| MATERIAL FOR THE TASK |

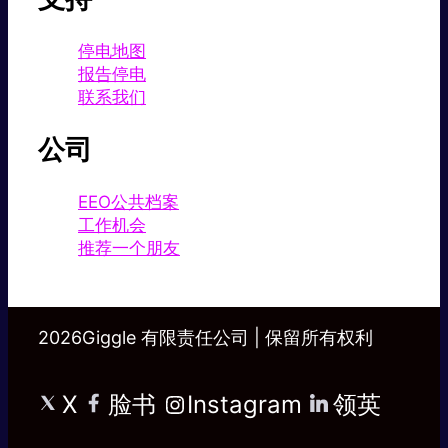
停电地图
报告停电
联系我们
公司
EEO公共档案
工作机会
推荐一个朋友
2026Giggle 有限责任公司 | 保留所有权利
X
脸书
Instagram
领英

| DIRECTIONS |
Write out each entry word for word, images excluded.

| SOLUTION FOR THIS TASK |
停电地图
报告停电
联系我们
公司
EEO公共档案
工作机会
推荐一个朋友
2026Giggle 有限责任公司 | 保留所有权利
X
脸书
Instagram
领英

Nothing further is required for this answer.